— Assigned task —
Every entry must be transcribed exactly. Pictures are not part of the copy.

— Transcribed page contents —
"""
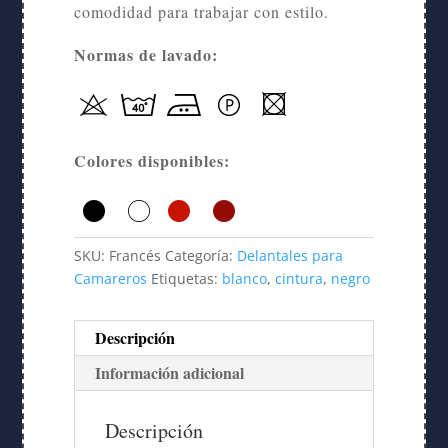
comodidad para trabajar con estilo.
Normas de lavado:
Colores disponibles:
SKU:
Francés
Categoría:
Delantales para
Camareros
Etiquetas:
blanco
,
cintura
,
negro
Descripción
Información adicional
Descripción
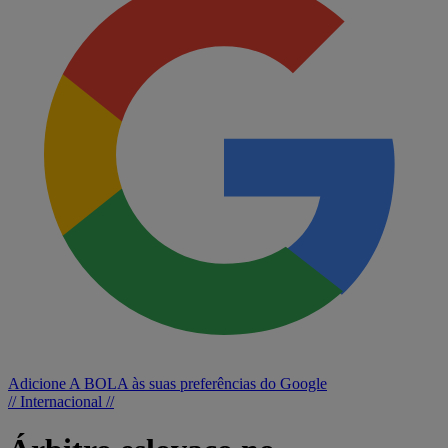
Adicione A BOLA às suas preferências do Google
// Internacional //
"""
— Answer to this exercise —
comodidad para trabajar con estilo.
Normas de lavado:
Colores disponibles:
SKU:
Francés
Categoría:
Delantales para
Camareros
Etiquetas:
blanco
,
cintura
,
negro
Descripción
Información adicional
Descripción
Adicione A BOLA às suas preferências do Google
// Internacional //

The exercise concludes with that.